Available records:
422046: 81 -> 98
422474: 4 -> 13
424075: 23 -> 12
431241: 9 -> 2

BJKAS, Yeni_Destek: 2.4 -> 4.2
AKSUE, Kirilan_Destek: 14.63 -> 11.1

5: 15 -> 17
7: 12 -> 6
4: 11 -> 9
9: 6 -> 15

--

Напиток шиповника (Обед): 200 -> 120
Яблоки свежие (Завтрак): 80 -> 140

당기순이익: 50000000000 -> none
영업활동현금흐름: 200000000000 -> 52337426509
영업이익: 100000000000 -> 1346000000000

Exercise instructions:
Look above for the line with "Напиток шиповника (Обед): 200 -> 120" and the line with "영업이익: 100000000000 -> 1346000000000"; transcribe both and all lines in between, exactly, and nothing else.

Answer for the task:
Напиток шиповника (Обед): 200 -> 120
Яблоки свежие (Завтрак): 80 -> 140

당기순이익: 50000000000 -> none
영업활동현금흐름: 200000000000 -> 52337426509
영업이익: 100000000000 -> 1346000000000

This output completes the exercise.